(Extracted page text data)
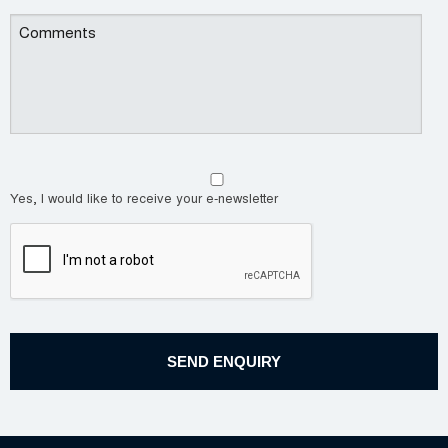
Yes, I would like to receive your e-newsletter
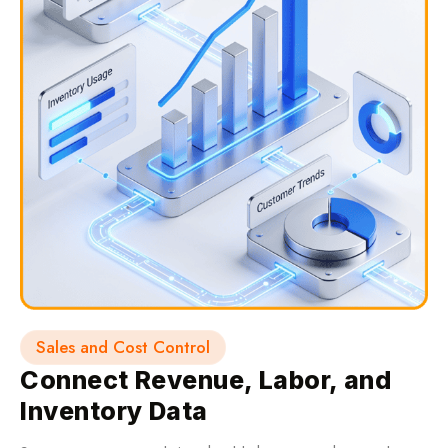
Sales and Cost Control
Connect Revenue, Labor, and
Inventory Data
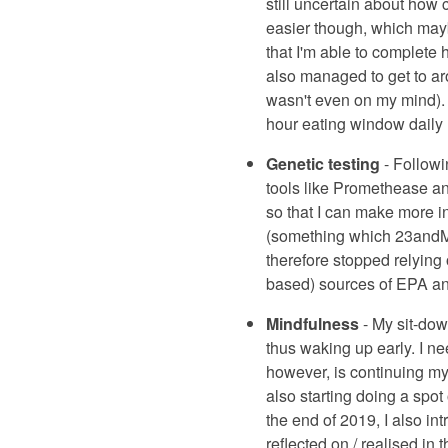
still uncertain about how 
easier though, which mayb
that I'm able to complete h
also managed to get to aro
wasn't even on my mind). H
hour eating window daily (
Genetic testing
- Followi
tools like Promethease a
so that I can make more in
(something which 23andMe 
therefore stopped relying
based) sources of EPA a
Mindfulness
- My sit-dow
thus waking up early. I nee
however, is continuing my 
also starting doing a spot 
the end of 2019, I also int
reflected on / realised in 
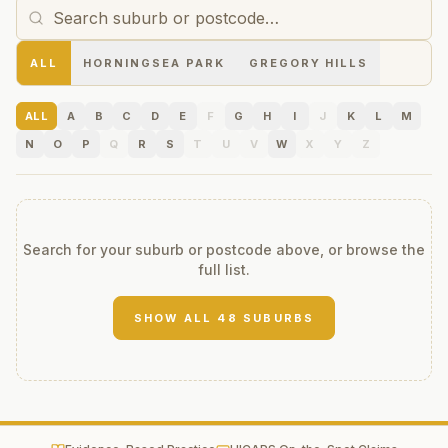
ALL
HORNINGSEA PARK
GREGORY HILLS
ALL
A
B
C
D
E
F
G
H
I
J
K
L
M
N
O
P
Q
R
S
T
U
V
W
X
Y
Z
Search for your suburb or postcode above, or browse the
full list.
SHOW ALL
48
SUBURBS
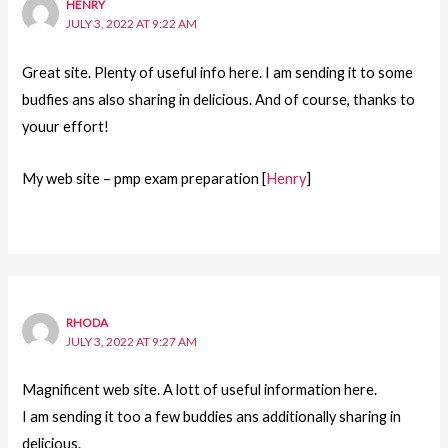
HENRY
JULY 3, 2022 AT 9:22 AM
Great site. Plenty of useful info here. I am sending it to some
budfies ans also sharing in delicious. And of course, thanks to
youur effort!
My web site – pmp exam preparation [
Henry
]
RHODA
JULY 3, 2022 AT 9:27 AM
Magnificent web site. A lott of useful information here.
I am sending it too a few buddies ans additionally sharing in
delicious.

**EXERCISE INSTRUCTIONS:** All lines above that contain the word "useful" are to be copied.

**TASK SOLUTION:**
Great site. Plenty of useful info here. I am sending it to some
Magnificent web site. A lott of useful information here.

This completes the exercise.